Humboldt fala de sua opinião sobre religião e moral no livro. Para ele, “a religião é inteiramente subjetiva e depende exclusivamente da concepção única que cada um tem dela”. Sobre a moralidade humana, até mesmo a mais elevada e substancial, “não é de modo algum dependente da religião, ou necessariamente vinculada a ela”. Investigar, e a convicção que emerge do livre investigar, é espontaneidade; crença, por outro lado, é dependência de algum poder externo, de alguma perfeição externa, moral ou intelectual. É por isso que “existem mais autoconfiança e firmeza no pensador que investiga e mais fraqueza e indolência no crente que confia”. A dúvida é, portanto, tortura apenas para o crente, “mas não para o homem que segue os resultados de sua própria investigação”. Em sua opinião, “investigar e criar são os eixos em torno dos quais mais ou menos diretamente giram todas as buscas humanas”.

A idéia de liberdade negativa, onde é a ausência de coerção humana que caracteriza a liberdade de alguém, está presente na obra de Humboldt também. Escravidão, portanto, seria apenas o uso de coerção física – ou sua ameaça, sendo que através de trocas voluntárias não faria sentido falar em algoz e escravo. Humboldt deixa isso claro quando diz: “O direito nunca é infringido a não ser quando alguém se encontra destituído de uma parte daquilo que apropriadamente lhe pertença, ou de sua liberdade pessoal, sem o seu consentimento ou contra a sua vontade”.
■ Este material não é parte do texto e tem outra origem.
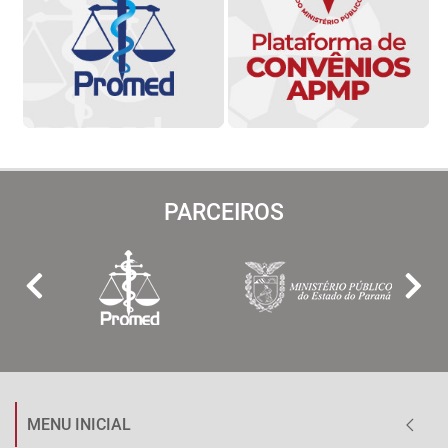
PARCEIROS
MENU INICIAL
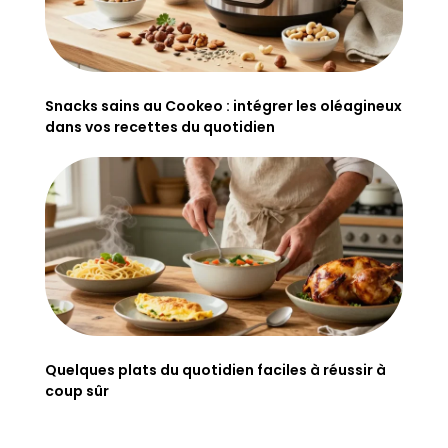
Snacks sains au Cookeo : intégrer les oléagineux
dans vos recettes du quotidien
Quelques plats du quotidien faciles à réussir à
coup sûr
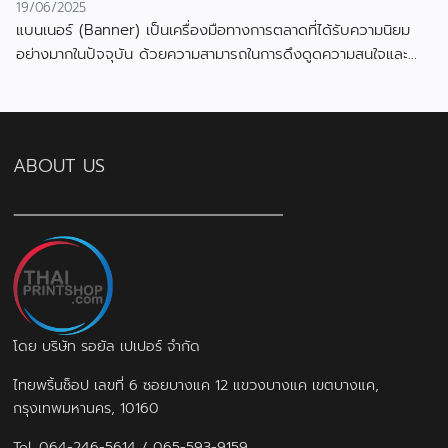
19/06/2025
แบนเนอร์ (Banner) เป็นเครื่องมือทางการตลาดที่ได้รับความนิยม
อย่างมากในปัจจุบัน ด้วยความสามารถในการดึงดูดความสนใจและ
สื่อสารข้อมูลได้อย่างมีประสิทธิภาพ
ABOUT US
โดย บริษัท รอยัล เปเปอร์ จำกัด
ไทยพริ้นช็อป เลขที่ 6 ซอยบางแค 12 แขวงบางแค เขตบางแค,
กรุงเทพมหานคร, 10160
Tel.
064-246-5614
/
065-593-9159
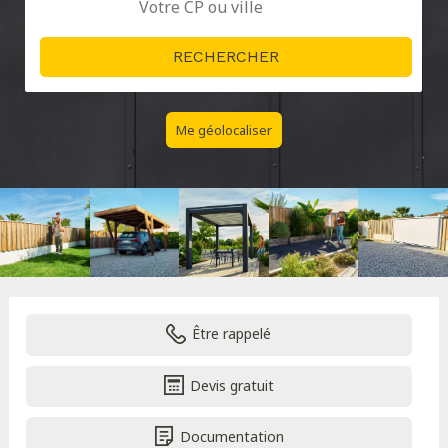
Me géolocaliser
Être rappelé
Devis gratuit
Documentation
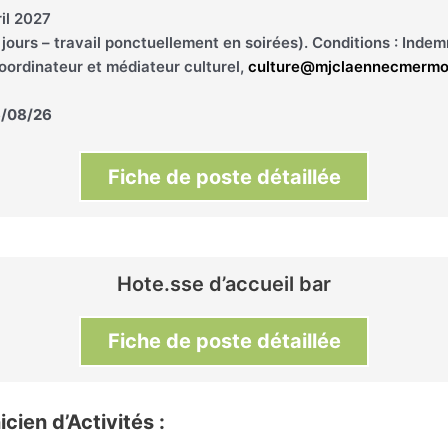
il 2027
jours – travail ponctuellement en soirées). Conditions : Indem
coordinateur et médiateur culturel,
culture@mjclaennecmermoz
26/08/26
Fiche de p
oste détaillée
Hote.sse d’accueil bar
Fiche de p
oste détaillée
cien d’Activités :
Todos devem ser livres, contanto que tal liberdade não invada a do outro. Justamente por isso deve existir o Estado, garantindo a segurança dos indivíduos, possibilitando assim a manutenção dessa liberdade. Mas o Estado, segundo Humboldt, deve abster-se de todo esforço por interferência positiva no bem-estar dos cidadãos, e não dar nenhum passo além do necessário para garantir-lhes a segurança mútua e a proteção contra inimigos externos. Em suas palavras, “contra-atacar o mal que surge do desejo que o homem tem em transgredir seus próprios limites, e a discórdia produzida por tal apropriação indevida dos direitos dos outros, constitui o objetivo principal da criação do Estado”.



Por Rodrigo Constantino

Texto presente em “Uma luz na escuridão”, minha coletânea de resenhas de 2008.